Document section:
Imagine the silence as you rise from your seat. A commotion is approaching, you can hear it.
Suddenly, the room bursts with activity as the President paces through the doorway, assertive in his mumbling, a fresh disaster on his mind. Last night, roughly 6,000 miles from where you’re standing right now, in the maelstrom of a war-fueled morning, women and children fled to hospitals after the latest round of bombings --- only this time, many of them were foaming at the mouth, clenching at their eyes, hunched over, gasping, twitching, sobbing, helpless.
Some of them were unconscious. Some of them were dead.
You hear the words: “They must’ve used stronger chlorine this time because it’s serious. They used something else, too. Something deadly.”
This is the world of US Ambassador to the United Nations Nikki Haley. Faced with news of war crimes and murdered children, she does not recoil. The indignation roils up in a careful way. Call it poise, or grace, or something deeper and calmer.
She does it without losing the unmitigated fury of an American at the helm of a ship on dangerous waters.
Either way, she does it without losing the unmitigated fury of an American at the helm of a ship on dangerous waters. Her speech to the UN has largely --- and, to be fair, understandably --- gotten buried under news of FBI raids and Facebook on trial. But it deserves attention.
Every sentence rings with a barbed intensity, unimpeded. She faces forward with a calm yet unshakeable disdain: “History will recount this as either the moment the Security Council discharged its duty or demonstrated its utter and complete failure to protect the people of Syria.”
But, in everyone’s mind, one line in particular repeats: “The Russian regime, whose hands are all covered in the blood children, cannot be ashamed.”
It echoes through the silent auditorium of diplomats. It echoes with the weight of a ghost story.

Dataset records:
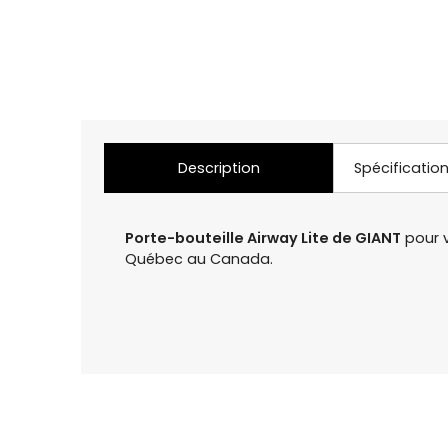
Description
Spécificatio
Porte-bouteille Airway Lite de GIANT
pour v
Québec au Canada.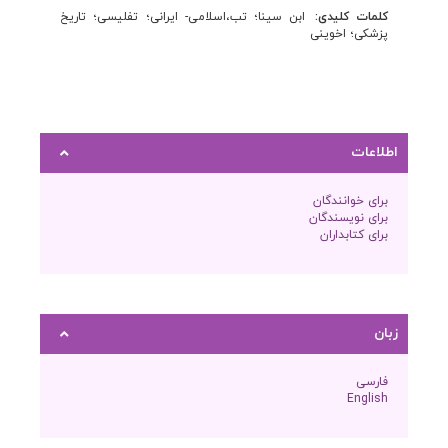
کلمات کلیدی:
ابن سینا؛ تب،اسلامی- ایرانی؛ تفلیسی؛ تاریخ
پزشکی؛ اخوینی
اطلاعات
برای خوانندگان
برای نویسندگان
برای کتابداران
زبان
فارسی
English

About this task:
From the article on Nikki Haley's speech to the UN, extract word for word the stretch from "This is the" through "deeper and calmer.".

Solution:
This is the world of US Ambassador to the United Nations Nikki Haley. Faced with news of war crimes and murdered children, she does not recoil. The indignation roils up in a careful way. Call it poise, or grace, or something deeper and calmer.